Frederick, who now lives in Strafford, Vermont, filed a wrongful discharge lawsuit against the department in 2014 in federal court. Her case was dismissed in 2017 after a judge ruled that the department was immune from the lawsuit.
Frederick refiled her lawsuit in New Hampshire Superior Court in 2018, and the department challenged it again. A judge initially ruled that the case should go forward. The state moved for reconsideration. In February, the judge dismissed the lawsuit, saying it was barred by a three-year statute of limitations.
“The trial court got it right the first time,” Frederick’s attorney, Benjamin King, said before the state supreme court justices.
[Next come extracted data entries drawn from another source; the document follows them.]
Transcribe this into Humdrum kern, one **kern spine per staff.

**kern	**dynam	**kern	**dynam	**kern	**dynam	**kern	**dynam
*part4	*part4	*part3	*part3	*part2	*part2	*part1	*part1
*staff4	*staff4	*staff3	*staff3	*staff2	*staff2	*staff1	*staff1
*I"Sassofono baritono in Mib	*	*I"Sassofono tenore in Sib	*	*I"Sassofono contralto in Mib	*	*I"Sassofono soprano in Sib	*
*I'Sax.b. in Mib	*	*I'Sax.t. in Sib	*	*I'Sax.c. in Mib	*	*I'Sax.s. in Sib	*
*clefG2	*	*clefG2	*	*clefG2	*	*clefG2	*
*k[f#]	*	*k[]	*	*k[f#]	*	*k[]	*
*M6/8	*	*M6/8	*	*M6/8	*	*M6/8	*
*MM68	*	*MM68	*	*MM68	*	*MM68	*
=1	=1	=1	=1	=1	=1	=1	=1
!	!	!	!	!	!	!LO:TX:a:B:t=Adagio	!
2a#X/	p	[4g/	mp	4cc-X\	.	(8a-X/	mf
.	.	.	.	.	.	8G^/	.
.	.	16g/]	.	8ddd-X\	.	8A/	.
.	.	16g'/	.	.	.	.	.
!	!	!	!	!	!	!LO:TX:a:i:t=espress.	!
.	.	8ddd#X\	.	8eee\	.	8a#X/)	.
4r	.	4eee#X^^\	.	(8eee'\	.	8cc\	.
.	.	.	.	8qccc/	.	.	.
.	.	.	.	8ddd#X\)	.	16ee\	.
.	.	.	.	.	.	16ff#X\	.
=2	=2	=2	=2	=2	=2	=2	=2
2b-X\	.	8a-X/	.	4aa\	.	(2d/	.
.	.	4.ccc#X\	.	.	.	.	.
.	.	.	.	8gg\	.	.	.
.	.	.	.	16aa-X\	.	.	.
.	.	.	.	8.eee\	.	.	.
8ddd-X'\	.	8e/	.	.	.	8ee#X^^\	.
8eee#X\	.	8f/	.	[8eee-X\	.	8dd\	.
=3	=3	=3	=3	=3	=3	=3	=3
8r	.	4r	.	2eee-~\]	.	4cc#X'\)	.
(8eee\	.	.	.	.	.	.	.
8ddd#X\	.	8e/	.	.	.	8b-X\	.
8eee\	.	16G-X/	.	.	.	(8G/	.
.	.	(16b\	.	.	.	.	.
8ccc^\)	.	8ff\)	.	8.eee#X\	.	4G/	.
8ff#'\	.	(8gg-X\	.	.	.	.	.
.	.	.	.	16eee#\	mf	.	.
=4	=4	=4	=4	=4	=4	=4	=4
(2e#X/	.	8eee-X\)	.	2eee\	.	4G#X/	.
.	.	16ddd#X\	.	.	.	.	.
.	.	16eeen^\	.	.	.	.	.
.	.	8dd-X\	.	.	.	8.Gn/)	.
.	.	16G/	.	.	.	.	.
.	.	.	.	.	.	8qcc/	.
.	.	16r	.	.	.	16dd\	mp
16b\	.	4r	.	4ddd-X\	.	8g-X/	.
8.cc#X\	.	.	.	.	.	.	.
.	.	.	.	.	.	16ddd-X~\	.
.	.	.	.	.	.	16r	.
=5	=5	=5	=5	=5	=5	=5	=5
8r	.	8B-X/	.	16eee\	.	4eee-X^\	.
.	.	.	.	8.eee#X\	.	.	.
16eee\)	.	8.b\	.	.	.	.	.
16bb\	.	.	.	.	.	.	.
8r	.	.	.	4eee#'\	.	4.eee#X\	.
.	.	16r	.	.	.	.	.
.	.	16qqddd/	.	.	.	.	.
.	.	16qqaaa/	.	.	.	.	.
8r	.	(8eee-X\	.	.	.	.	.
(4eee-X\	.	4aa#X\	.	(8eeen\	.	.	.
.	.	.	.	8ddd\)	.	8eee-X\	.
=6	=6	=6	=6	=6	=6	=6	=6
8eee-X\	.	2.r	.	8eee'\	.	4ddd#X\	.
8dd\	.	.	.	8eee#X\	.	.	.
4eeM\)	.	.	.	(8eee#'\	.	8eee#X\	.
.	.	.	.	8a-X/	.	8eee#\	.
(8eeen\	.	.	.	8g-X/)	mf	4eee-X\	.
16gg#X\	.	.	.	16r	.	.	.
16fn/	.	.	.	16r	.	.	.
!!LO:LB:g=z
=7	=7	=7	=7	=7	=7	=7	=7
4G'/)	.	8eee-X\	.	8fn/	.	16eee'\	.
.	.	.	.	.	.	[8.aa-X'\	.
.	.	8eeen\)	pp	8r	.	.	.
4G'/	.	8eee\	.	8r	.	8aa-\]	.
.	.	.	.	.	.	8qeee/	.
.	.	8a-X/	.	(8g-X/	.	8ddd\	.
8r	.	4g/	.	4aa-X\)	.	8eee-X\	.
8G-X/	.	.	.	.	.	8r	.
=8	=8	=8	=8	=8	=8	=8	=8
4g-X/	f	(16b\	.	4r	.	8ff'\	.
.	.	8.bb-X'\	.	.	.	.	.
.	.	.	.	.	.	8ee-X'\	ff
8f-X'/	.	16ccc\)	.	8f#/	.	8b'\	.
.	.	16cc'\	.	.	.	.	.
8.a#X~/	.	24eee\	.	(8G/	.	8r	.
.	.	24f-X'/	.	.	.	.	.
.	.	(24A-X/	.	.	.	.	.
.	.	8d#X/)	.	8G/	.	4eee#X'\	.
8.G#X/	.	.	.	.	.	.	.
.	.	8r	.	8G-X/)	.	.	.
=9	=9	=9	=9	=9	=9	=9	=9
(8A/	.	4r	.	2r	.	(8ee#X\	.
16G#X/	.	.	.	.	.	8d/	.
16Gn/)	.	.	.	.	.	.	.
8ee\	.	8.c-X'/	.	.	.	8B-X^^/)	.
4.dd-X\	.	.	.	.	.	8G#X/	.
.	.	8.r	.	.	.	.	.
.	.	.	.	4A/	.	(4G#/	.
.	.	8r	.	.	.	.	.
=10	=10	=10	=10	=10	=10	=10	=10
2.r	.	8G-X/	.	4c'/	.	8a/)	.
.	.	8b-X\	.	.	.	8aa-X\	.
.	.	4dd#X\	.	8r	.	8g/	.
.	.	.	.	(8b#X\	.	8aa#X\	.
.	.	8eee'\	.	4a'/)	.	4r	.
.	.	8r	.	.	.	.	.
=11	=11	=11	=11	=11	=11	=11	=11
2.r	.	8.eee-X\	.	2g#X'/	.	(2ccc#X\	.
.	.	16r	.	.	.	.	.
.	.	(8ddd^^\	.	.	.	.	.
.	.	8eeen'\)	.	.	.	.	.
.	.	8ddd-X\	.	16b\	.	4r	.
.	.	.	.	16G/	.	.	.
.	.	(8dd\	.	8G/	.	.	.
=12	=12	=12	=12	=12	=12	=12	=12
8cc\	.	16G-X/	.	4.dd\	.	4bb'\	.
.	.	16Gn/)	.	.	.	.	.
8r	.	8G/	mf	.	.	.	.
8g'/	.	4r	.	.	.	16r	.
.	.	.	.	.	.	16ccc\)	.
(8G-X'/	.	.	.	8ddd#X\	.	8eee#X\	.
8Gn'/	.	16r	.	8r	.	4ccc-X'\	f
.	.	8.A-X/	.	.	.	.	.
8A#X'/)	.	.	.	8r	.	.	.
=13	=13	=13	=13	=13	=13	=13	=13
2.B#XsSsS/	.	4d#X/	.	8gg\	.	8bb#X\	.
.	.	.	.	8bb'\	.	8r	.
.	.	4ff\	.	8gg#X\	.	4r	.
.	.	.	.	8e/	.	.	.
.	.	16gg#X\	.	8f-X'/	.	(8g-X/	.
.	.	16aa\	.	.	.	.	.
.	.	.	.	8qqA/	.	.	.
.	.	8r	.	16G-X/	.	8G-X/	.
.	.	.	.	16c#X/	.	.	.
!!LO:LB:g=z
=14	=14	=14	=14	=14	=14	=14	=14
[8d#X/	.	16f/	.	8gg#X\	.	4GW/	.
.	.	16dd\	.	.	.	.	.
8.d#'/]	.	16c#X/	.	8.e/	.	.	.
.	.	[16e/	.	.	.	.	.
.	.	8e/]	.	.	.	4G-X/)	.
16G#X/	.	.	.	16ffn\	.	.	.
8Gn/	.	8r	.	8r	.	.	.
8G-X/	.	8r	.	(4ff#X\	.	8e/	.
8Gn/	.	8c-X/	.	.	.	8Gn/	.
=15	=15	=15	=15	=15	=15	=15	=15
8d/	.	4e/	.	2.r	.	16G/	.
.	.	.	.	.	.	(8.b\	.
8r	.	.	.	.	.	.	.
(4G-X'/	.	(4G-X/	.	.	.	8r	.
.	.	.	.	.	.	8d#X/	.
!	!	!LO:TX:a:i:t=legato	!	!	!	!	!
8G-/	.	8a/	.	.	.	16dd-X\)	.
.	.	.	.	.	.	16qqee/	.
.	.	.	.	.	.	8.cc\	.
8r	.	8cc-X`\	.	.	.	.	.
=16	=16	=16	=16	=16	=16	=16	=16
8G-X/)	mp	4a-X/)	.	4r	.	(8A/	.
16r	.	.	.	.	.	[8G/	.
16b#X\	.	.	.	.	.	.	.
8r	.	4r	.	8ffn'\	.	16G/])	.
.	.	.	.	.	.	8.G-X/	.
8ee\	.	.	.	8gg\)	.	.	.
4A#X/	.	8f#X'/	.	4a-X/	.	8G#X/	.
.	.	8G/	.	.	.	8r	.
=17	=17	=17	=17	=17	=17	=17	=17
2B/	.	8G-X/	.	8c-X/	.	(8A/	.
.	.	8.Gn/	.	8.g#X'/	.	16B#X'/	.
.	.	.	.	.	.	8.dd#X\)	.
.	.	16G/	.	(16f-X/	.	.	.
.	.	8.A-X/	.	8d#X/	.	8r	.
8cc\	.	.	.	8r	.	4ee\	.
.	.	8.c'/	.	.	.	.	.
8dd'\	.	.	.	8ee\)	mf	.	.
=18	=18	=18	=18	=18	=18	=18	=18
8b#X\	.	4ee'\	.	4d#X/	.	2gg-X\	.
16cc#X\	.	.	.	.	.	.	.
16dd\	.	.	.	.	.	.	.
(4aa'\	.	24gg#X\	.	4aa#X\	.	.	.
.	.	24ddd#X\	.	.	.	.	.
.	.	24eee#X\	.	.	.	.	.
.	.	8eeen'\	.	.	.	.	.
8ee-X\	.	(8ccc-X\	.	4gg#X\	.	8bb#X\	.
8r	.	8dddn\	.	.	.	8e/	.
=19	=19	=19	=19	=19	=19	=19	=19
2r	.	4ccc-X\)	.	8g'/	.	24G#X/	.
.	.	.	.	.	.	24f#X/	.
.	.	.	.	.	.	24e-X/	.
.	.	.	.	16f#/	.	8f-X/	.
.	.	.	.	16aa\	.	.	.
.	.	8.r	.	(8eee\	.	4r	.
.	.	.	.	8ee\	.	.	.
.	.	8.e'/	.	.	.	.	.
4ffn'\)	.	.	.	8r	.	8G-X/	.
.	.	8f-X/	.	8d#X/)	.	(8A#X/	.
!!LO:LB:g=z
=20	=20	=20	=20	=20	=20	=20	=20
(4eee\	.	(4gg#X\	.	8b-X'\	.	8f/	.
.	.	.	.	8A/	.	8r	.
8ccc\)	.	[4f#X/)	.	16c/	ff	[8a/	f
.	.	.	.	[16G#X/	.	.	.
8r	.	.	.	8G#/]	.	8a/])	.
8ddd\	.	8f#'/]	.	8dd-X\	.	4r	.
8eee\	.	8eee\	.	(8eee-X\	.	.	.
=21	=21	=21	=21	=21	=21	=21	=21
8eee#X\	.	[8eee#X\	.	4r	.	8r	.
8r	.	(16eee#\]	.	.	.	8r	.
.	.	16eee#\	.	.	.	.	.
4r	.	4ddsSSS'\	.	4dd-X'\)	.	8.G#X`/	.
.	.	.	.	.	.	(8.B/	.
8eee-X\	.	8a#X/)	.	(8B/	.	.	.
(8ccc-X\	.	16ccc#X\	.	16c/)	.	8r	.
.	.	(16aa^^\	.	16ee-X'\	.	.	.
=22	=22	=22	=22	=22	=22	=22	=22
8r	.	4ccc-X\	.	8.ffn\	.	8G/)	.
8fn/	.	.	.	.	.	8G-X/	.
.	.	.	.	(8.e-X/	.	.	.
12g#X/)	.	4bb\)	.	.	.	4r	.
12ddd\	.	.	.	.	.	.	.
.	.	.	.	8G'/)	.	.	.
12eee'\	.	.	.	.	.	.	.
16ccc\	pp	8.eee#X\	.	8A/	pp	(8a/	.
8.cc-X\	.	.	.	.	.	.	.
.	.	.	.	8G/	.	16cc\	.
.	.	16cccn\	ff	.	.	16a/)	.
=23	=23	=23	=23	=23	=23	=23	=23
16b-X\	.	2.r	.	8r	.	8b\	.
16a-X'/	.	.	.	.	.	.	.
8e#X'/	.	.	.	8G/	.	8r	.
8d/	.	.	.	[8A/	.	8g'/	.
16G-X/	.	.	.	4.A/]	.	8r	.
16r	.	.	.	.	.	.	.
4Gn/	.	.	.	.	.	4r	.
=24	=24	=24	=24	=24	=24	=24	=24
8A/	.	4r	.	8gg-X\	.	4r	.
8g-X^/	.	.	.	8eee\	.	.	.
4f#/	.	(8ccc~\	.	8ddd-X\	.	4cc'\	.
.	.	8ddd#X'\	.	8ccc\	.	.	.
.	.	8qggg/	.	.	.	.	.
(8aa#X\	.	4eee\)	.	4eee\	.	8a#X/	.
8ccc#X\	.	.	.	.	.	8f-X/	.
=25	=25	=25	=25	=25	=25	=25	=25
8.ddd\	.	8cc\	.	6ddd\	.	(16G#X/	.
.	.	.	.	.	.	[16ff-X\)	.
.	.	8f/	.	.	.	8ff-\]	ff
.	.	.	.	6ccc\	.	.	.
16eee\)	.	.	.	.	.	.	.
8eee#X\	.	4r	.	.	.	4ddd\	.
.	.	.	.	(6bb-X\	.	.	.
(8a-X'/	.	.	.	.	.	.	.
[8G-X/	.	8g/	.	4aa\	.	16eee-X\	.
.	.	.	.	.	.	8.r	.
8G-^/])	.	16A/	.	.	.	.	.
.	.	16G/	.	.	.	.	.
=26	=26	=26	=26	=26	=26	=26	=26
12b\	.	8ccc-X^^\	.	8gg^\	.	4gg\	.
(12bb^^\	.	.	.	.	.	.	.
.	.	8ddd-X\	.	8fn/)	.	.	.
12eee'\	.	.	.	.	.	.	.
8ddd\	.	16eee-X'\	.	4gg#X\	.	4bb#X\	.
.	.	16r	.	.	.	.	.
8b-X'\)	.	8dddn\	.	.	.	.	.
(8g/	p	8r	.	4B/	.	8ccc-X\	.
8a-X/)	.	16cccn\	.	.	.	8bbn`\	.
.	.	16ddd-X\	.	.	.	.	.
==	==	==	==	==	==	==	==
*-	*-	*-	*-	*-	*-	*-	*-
Anthony Galdieri, of the attorney general’s office, also argued on behalf of the Health Department on Tuesday that as a state employee protected by a collective bargaining agreement, Frederick would not have the ability to bring such a claim.
She was limited in her remedies, including the ability of her union to file grievances, as well as to bring a charge of unfair labor practices before the state Public Employee Relations Board, Galdieri wrote in court paperwork.
Frederick has worked on legislation in New Hampshire strengthening breastfeeding rights. She is a student at the Vermont Law School, where she is working on a master’s degree in restorative justice and hopes to attend law school afterward.
Frederick said she had spoken and corresponded with several people in her case, including Anita Hill, the law professor who in 1991 accused then- U.S. Supreme Court nominee Clarence Thomas, her former supervisor, of sexual harassment.
“She was extremely encouraging and compassionate,” Frederick said.
Frederick said she was encouraged to see Gov. Chris Sununu’s recent executive order allowing state employees to take their infant children to work. The policy says cooperating agencies must allow lactating mothers flexible schedules to breastfeed and/or express milk.
“They told me at the time, ‘Nope,’” Frederick said.